Trecho fornecido:
———

Sociedade

A celebração já passou por várias disputas políticas. No entanto, a luta por direitos das mulheres como uma forma de transformar as coisas permanece viva nas ruas

A data sempre esteve ligada ao esforço político de trabalhadoras em reivindicar direitos Foto: Reprodução

Mulheres de várias partes do Brasil, e do mundo, se organizam e ocupam as ruas todos os anos no dia 8 de março. Reivindicam direitos sociais: soberania alimentar, moradia, previdência, creches e direitos reprodutivos. Nos últimos anos, nesse dia, as mulheres têm combatido a ascensão das forças políticas conservadoras. Não sem motivo – a exemplo do governo Bolsonaro, esses grupos aplicam políticas que forçam uma visão de família na qual as mulheres são as principais responsáveis pelo trabalho doméstico e de cuidados. Em nome do compromisso de pagar juros da dívida pública, fecham creches, escolas, sucateiam hospitais e outros equipamentos sociais. Fazem assim, com que o trabalho de cuidados, que não pode ser adiado, seja feito pelas mulheres e sem reconhecimento algum. Em 2022, vivemos um cenário apocalítico de pobreza endêmica: grande parte da população brasileira se encontra em condições assustadoras de trabalho, recebendo salários irrisórios e em jornadas extenuantes. E nesse “8 de Março” veremos as mulheres reivindicarem transformações que são capazes de mudar a vida de todo mundo.

———

Dados disponíveis:

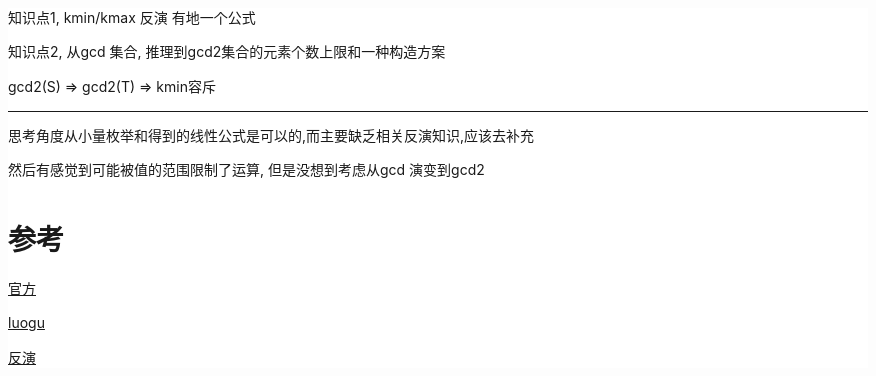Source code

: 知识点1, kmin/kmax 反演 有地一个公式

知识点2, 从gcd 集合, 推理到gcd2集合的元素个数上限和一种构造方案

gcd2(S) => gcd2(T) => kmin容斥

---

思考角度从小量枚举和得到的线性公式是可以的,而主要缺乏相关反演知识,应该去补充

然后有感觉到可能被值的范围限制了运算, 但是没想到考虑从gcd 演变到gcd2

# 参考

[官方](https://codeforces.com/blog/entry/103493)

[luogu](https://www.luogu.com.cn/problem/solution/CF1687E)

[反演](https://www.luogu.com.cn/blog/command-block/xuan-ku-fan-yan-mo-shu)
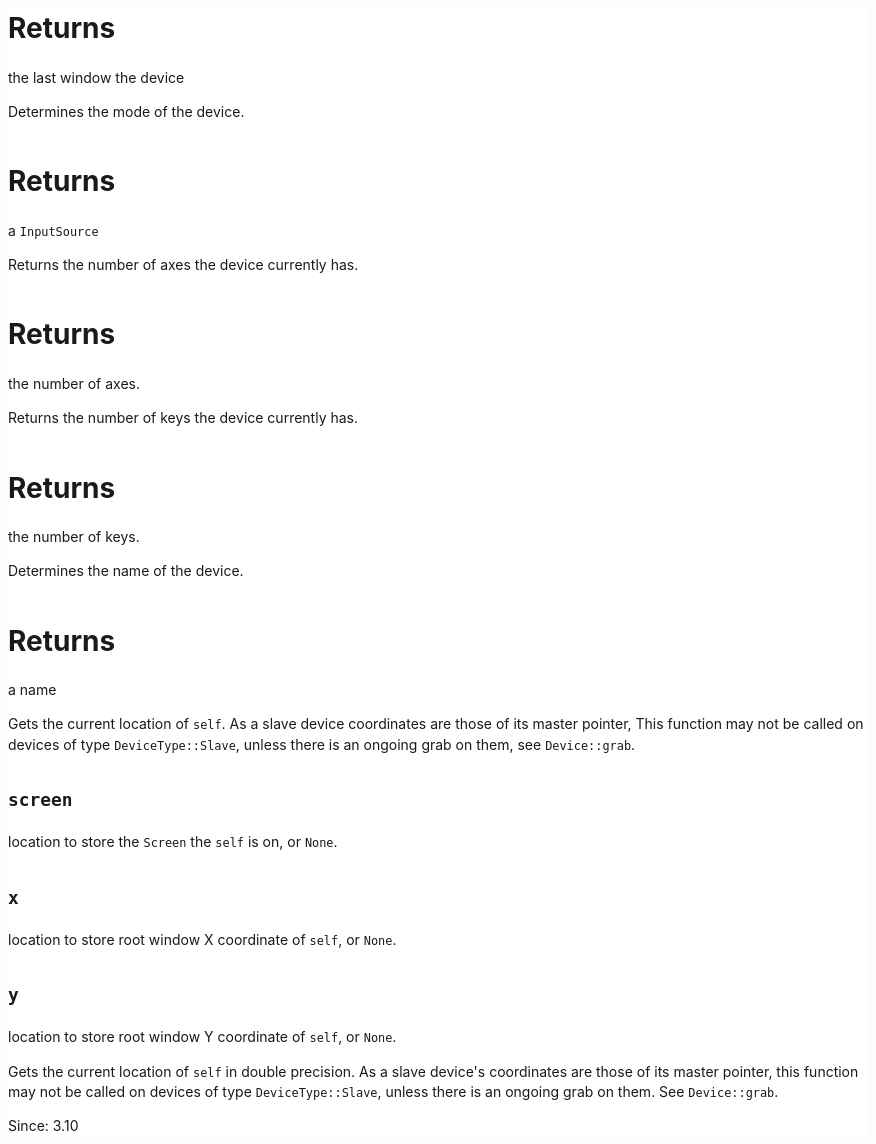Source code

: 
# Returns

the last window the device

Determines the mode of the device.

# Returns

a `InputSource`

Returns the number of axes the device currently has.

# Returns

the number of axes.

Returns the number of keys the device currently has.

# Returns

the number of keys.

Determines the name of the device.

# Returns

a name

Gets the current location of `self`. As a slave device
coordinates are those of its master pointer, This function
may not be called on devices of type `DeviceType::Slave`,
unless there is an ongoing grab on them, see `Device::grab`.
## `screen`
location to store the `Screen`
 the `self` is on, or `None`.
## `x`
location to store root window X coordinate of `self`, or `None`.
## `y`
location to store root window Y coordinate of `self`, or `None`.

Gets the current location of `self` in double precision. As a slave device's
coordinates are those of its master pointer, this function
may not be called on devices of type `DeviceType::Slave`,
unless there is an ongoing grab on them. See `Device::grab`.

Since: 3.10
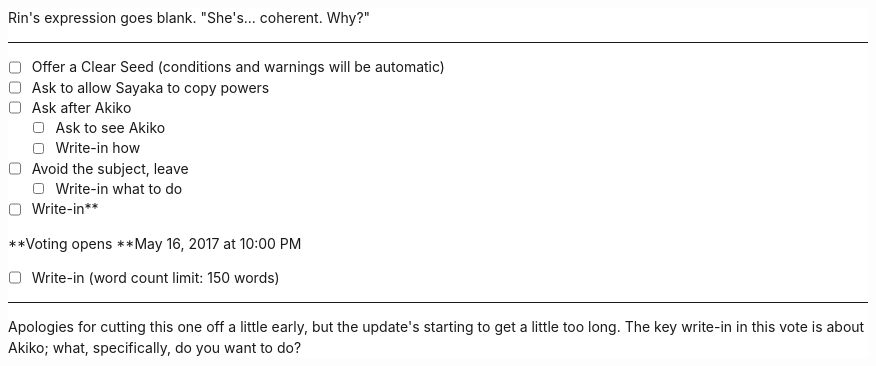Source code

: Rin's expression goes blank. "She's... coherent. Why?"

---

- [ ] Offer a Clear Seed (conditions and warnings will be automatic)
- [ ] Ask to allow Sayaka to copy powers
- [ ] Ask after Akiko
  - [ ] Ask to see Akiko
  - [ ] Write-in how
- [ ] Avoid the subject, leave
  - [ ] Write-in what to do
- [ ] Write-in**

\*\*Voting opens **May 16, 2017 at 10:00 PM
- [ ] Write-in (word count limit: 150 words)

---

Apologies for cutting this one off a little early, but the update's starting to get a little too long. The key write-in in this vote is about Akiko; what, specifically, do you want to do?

———

Tarefa A: Altere as entradas desde a primeira linha até a linha que contém "- [ ] Write-in**", inclusive, trocando "Returns" por "Gives back" e deixando todo o resto igual. Não inclua as imagens na resposta.
Tarefa B: Prossiga com o texto sobre o 8 de Março a partir da última frase apresentada.
O texto sobre o 8 de Março não tem nenhuma relação com as entradas.

Sua resposta A:
Source code

: 知识点1, kmin/kmax 反演 有地一个公式

知识点2, 从gcd 集合, 推理到gcd2集合的元素个数上限和一种构造方案

gcd2(S) => gcd2(T) => kmin容斥

---

思考角度从小量枚举和得到的线性公式是可以的,而主要缺乏相关反演知识,应该去补充

然后有感觉到可能被值的范围限制了运算, 但是没想到考虑从gcd 演变到gcd2

# 参考

[官方](https://codeforces.com/blog/entry/103493)

[luogu](https://www.luogu.com.cn/problem/solution/CF1687E)

[反演](https://www.luogu.com.cn/blog/command-block/xuan-ku-fan-yan-mo-shu)
Source code

: 
# Gives back

the last window the device

Determines the mode of the device.

# Gives back

a `InputSource`

Gives back the number of axes the device currently has.

# Gives back

the number of axes.

Gives back the number of keys the device currently has.

# Gives back

the number of keys.

Determines the name of the device.

# Gives back

a name

Gets the current location of `self`. As a slave device
coordinates are those of its master pointer, This function
may not be called on devices of type `DeviceType::Slave`,
unless there is an ongoing grab on them, see `Device::grab`.
## `screen`
location to store the `Screen`
 the `self` is on, or `None`.
## `x`
location to store root window X coordinate of `self`, or `None`.
## `y`
location to store root window Y coordinate of `self`, or `None`.

Gets the current location of `self` in double precision. As a slave device's
coordinates are those of its master pointer, this function
may not be called on devices of type `DeviceType::Slave`,
unless there is an ongoing grab on them. See `Device::grab`.

Since: 3.10
Source code

: Rin's expression goes blank. "She's... coherent. Why?"

---

- [ ] Offer a Clear Seed (conditions and warnings will be automatic)
- [ ] Ask to allow Sayaka to copy powers
- [ ] Ask after Akiko
  - [ ] Ask to see Akiko
  - [ ] Write-in how
- [ ] Avoid the subject, leave
  - [ ] Write-in what to do
- [ ] Write-in**

Sua resposta B:
Já faz tempo que a data faz parte do calendário de lutas das mulheres e esse é o tema do nosso texto. Abordar as origens do “8 de Março”, no entanto, não é uma tentativa de ditar seu sentido político. Os eventos ligados a esse acúmulo de lutas já sofreram transformações ao longo do tempo e do território em que aconteceram, portanto, o “8 de Março” é uma data histórica. Mesmo assim, ela sempre esteve ligada ao esforço político de trabalhadoras em reivindicar direitos e mudar o mundo, principalmente ao empenho de mulheres socialistas.

Por um dia de lutas

Desde o começo do século 20, Clara Zetkin, Alessandra Kollontai e Rosa Luxemburgo reivindicavam que o movimento socialista tinha que contar com a organização de trabalhadoras. Foi aí que elas garantiram a realização de uma série de conferências de mulheres socialistas na Europa. Em 1909, o Partido Socialista dos Estados Unidos era muito forte e tinha atuação constante no movimento sindical. Reunidas no Comitê Nacional da Mulher, elas organizaram, então, o primeiro Woman’s Day (Dia da Mulher, no singular mesmo) que aconteceu no último domingo de fevereiro, em várias cidades daquele país. A exemplo do “1º de Maio”, dia do Trabalho, as celebrações se concentravam aos domingos mais próximos das datas, para que maior número de pessoas pudesse comparecer.

Nos Estados Unidos, o “Dia da Mulher” de 1909 teve bastante repercussão. Foi aí que o partido resolveu que manteria a atividade como um evento anual. Na Segunda Conferência Internacional da Mulher Socialista, em 1910, na cidade de Copenhague, aquelas que eram organizadas por Zetkin e Luxemburgo, chegou a proposta de que a atividade política se tornasse internacional. Clara Zetkin, então, submeteu a seguinte resolução para as outras cem delegadas da conferência:

De acordo com as organizações políticas e sindicais do proletariado, as mulheres socialistas de todas as nacionalidades organizarão em seus respectivos países um dia especial das mulheres, cujo principal objetivo será promover o direito de voto das mulheres. Será necessário debater esta proposição com relação à questão da mulher a partir da perspectiva socialista. Esta comemoração deverá ter um caráter internacional e será necessário prepará-la com muito esmero”. (GONZALÉZ, 2010, p. 115).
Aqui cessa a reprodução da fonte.